#### Given entries
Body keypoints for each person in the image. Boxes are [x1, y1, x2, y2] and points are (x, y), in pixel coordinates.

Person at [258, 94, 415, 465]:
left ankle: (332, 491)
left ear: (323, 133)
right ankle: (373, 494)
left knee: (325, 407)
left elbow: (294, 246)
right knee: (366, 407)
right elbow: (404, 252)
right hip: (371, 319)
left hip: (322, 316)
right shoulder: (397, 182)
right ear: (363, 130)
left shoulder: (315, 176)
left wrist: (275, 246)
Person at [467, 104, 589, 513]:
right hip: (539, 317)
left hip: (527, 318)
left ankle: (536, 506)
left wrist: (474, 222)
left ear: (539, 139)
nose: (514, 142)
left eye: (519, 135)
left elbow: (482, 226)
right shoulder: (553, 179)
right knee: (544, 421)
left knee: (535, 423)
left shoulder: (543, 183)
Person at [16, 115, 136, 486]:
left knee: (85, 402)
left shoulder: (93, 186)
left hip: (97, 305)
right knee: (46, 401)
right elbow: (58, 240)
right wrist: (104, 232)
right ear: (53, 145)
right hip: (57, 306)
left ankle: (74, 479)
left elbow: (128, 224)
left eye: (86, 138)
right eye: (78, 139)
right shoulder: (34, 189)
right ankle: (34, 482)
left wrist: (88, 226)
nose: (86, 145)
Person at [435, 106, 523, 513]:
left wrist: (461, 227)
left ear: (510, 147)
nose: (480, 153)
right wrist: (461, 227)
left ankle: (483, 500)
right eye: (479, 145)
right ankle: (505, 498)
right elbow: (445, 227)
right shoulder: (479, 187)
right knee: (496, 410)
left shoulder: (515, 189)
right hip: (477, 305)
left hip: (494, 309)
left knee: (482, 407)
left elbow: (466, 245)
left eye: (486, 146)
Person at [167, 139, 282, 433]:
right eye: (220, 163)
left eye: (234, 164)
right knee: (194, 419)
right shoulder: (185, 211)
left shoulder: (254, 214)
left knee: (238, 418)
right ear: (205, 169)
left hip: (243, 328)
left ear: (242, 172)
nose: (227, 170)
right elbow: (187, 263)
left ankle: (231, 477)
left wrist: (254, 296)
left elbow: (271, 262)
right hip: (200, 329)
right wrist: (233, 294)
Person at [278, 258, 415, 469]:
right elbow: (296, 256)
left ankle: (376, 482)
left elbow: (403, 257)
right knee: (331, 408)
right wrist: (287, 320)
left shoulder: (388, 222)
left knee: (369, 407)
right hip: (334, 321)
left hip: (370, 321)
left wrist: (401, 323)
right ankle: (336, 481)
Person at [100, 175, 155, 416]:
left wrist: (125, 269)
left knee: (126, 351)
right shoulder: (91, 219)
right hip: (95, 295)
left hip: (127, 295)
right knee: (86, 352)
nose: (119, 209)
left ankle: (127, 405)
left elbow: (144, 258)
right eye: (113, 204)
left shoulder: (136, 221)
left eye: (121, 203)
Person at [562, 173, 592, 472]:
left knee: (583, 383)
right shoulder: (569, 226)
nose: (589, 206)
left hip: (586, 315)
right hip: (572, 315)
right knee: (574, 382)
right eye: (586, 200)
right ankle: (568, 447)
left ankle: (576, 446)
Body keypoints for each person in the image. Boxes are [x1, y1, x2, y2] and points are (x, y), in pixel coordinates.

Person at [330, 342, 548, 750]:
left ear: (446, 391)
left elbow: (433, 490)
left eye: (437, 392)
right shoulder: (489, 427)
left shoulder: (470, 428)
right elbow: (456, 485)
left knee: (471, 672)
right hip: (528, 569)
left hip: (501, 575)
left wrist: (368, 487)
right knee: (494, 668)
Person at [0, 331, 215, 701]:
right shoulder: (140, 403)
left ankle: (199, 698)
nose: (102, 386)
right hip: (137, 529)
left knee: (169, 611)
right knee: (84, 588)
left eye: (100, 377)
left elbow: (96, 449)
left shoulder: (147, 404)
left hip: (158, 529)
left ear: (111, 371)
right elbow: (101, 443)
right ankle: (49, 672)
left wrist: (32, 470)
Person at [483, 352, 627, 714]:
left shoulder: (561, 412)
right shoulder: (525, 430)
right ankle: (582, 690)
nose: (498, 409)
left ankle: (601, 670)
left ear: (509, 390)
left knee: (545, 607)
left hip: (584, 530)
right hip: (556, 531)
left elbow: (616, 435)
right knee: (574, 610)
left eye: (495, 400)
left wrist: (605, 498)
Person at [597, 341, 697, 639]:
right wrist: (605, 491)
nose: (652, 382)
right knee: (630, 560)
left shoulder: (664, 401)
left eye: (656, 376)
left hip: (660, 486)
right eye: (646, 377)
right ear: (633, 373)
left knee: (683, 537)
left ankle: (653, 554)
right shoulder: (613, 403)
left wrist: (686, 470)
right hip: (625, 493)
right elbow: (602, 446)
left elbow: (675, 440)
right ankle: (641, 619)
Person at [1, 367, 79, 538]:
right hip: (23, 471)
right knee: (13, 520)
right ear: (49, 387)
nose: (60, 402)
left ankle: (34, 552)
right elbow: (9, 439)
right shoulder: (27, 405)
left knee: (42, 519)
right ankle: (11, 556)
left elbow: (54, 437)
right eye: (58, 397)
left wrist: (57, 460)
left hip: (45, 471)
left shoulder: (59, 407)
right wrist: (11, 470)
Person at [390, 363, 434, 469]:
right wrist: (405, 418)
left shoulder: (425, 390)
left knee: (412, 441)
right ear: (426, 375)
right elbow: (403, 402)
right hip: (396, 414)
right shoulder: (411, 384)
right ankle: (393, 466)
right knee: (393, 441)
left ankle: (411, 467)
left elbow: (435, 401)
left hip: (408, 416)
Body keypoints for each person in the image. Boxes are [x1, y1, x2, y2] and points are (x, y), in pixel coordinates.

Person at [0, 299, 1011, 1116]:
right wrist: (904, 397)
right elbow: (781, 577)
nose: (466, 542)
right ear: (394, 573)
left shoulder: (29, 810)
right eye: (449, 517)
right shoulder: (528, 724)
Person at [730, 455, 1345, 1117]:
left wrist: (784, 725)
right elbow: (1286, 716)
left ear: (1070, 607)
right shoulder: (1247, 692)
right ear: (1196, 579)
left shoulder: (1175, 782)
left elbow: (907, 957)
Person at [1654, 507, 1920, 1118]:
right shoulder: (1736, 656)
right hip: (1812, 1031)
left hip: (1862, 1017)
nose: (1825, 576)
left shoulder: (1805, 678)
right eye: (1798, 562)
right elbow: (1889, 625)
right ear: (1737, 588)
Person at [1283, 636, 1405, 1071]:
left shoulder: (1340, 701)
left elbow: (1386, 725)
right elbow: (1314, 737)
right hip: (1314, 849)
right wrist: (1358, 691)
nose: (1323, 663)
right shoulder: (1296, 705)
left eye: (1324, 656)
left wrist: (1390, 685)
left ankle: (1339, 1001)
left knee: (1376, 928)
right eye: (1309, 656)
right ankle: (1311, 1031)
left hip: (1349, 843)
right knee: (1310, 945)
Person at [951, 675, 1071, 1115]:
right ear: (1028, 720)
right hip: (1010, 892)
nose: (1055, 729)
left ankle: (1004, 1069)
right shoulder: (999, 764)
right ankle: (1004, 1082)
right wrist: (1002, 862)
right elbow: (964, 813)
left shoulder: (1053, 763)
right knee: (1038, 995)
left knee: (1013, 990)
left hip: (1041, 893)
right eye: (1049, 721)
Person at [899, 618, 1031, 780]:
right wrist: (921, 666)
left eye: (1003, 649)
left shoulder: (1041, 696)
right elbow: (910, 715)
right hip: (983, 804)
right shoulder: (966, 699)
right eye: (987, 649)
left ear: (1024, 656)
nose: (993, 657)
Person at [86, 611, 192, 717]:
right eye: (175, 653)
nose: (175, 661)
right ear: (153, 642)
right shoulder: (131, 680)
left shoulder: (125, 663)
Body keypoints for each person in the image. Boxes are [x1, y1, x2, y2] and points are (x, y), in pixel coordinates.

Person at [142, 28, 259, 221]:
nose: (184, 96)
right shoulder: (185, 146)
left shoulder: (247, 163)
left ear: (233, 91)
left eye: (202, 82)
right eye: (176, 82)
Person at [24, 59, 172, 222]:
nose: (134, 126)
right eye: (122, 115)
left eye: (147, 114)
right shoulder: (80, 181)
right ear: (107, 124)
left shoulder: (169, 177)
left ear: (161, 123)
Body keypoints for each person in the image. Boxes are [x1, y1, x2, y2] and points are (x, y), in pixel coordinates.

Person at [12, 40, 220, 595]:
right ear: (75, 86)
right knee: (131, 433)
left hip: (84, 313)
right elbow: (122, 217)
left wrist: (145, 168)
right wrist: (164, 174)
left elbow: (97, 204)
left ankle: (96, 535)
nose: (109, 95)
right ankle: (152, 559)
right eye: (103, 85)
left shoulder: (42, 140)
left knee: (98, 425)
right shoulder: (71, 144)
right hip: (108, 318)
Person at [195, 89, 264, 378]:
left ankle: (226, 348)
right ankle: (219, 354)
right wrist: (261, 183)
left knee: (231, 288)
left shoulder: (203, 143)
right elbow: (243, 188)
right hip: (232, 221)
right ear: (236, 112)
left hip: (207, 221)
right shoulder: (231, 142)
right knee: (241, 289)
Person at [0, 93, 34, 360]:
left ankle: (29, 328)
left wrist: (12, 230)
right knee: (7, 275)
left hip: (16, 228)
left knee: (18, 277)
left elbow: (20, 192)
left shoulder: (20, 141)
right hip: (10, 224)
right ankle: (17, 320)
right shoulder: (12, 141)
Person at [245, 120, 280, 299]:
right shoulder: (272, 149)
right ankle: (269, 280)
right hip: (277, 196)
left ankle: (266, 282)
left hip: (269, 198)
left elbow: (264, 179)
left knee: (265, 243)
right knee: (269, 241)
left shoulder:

#### Your task
Repeat the material exactly. Begin with its first line and end with the line that has "left elbow: (128, 224)".

#### Response below
Body keypoints for each person in the image. Boxes are [x1, y1, x2, y2] and points are (x, y), in pixel coordinates.

Person at [258, 94, 415, 465]:
left ankle: (332, 491)
left ear: (323, 133)
right ankle: (373, 494)
left knee: (325, 407)
left elbow: (294, 246)
right knee: (366, 407)
right elbow: (404, 252)
right hip: (371, 319)
left hip: (322, 316)
right shoulder: (397, 182)
right ear: (363, 130)
left shoulder: (315, 176)
left wrist: (275, 246)
Person at [467, 104, 589, 513]:
right hip: (539, 317)
left hip: (527, 318)
left ankle: (536, 506)
left wrist: (474, 222)
left ear: (539, 139)
nose: (514, 142)
left eye: (519, 135)
left elbow: (482, 226)
right shoulder: (553, 179)
right knee: (544, 421)
left knee: (535, 423)
left shoulder: (543, 183)
Person at [16, 115, 136, 486]:
left knee: (85, 402)
left shoulder: (93, 186)
left hip: (97, 305)
right knee: (46, 401)
right elbow: (58, 240)
right wrist: (104, 232)
right ear: (53, 145)
right hip: (57, 306)
left ankle: (74, 479)
left elbow: (128, 224)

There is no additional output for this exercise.